页面摘录 ▸
R 代码的运行效率不高,因此有时候可以考虑并行运行程序。
#apply系列函数
- 实际不是并行
apply(X, MARGIN, FUN, ...)
lapply(X, FUN, ...)
sapply(X, FUN, ..., simplify = TRUE, USE.NAMES = TRUE)
vapply(X, FUN, FUN.VALUE, ..., USE.NAMES = TRUE)
##lapply()
- 接受一个向量或者列表作为处理对象,返回结果是是与输入等长的列表:
lapply(1:5, function(x) x^2)
[[1]]
[1] 1
[[2]]
[1] 4
[[3]]
[1] 9
[[4]]
[1] 16
[[5]]
[1] 25
lapply(1:5, function(x) c(x^2,x^3))
[[1]]
[1] 1 1
[[2]]
[1] 4 8
[[3]]
[1] 9 27
[[4]]
[1] 16 64
[[5]]
[1] 25 125
##sapply()
sapply(1:5, function(x) x^2) #This output is a vector
[1] 1 4 9 16 25
sapply(1:5, function(x) c(x^2,x^3)) #This outputs a matrix
[,1] [,2] [,3] [,4] [,5]
[1,] 1 4 9 16 25
[2,] 1 8 27 64 125
注: 当设置simplify = FALSE, USE.NAMES = FALSE时,sapply() 返回结果与lappy()一样
sapply(1:5, function(x) x^2, simplify = FALSE, USE.NAMES = FALSE)
#Output is same as for lapply()
[[1]]
[1] 1 1
[[2]]
[1] 4 8
[[3]]
[1] 9 27
[[4]]
[1] 16 64
[[5]]
[1] 25 125
#parallel包
parallel包可以将本地计算机的核分配给R程序,从而并行运行程序。
parallel的工作原理:
- 查找系统中的内核数量;
- 分配一部分核创建集群;
- 程序并行运行时,只需要添加创建好的集群(作为一个参数);
- 程序运行结束,关闭集群,释放内存。
install.packages(“parallel”)
library(parallel)
#检测系统核的数目
no_cores <- detectCores()
#创建集群
clust <- makeCluster(no_cores)
#lapply()的并行版本是parLapply(),只需要一个额外的集群参数。
parLapply(clust,1:5, function(x) c(x^2,x^3))
[[1]]
[1] 1 1
[[2]]
[1] 4 8
[[3]]
[1] 9 27
[[4]]
[1] 16 64
[[5]]
[1] 25 125
stopCluster(clust)
#sapply()的并行版本是parSapply()
library(parallel)
no_cores <- detectCores()
clust <- makeCluster(no_cores) #This line will take time
base <- 4
clusterExport(clust, "base")
parSapply(clust, 1:5, function(exponent) base^exponent)
[1] 4 16 64 256 1024
stopCluster(clust)
#foreach包
- foreach包需要调用doParallel 包,使用registerdopar()函数使进程并行。
library(foreach)
library(doParallel)
#registerDoParallel(no_cores)也可以
registerDoParallel(makeCluster(no_cores))

记录集 ▸
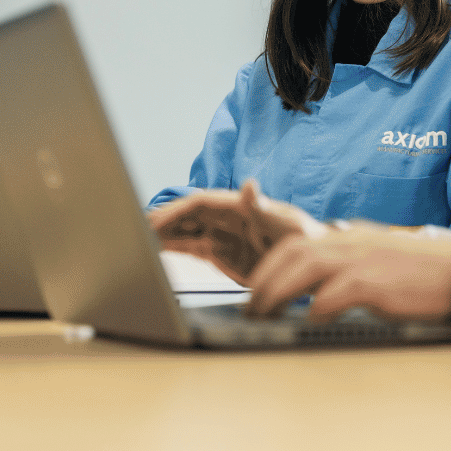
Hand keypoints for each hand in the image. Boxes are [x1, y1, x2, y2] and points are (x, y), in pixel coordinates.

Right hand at [147, 180, 324, 283]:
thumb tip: (251, 186)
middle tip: (134, 229)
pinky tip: (155, 250)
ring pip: (185, 230)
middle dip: (161, 221)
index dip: (175, 211)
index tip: (155, 221)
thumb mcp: (289, 225)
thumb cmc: (308, 240)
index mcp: (240, 206)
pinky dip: (172, 248)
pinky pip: (191, 246)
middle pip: (186, 216)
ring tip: (137, 239)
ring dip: (162, 234)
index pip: (199, 204)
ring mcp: (223, 234)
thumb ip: (266, 208)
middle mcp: (227, 218)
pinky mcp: (222, 252)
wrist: (316, 264)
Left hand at [245, 227, 450, 321]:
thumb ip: (350, 268)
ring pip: (305, 267)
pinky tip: (307, 321)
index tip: (256, 290)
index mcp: (352, 238)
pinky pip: (336, 292)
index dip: (269, 266)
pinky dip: (316, 307)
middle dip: (264, 279)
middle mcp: (353, 242)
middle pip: (292, 252)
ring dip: (277, 292)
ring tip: (263, 316)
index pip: (297, 243)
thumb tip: (318, 293)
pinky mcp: (377, 282)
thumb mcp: (381, 261)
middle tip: (250, 308)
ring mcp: (364, 259)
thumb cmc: (425, 275)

练习题 ▸
- 1) 页面摘录介绍了 parallel 包的工作原理，请按顺序列出其中的每一个步骤。
- 2) 请用两句话概括页面摘录的内容。

各题答案 ▸
- 1)
1. 查找系统中的内核数量。
2. 分配一部分核创建集群。
3. 程序并行运行时，只需要添加创建好的集群（作为一个参数）。
4. 程序运行结束，关闭集群，释放内存。

- 2) R 代码的运行效率不高，因此可以考虑并行运行程序，而 apply 系列函数实际上并不是并行的。parallel 包可以把本地计算机的核分配给 R 程序来并行运行，lapply() 和 sapply() 的并行版本分别是 parLapply() 和 parSapply()；foreach 包则需要调用 doParallel 包才能让进程并行。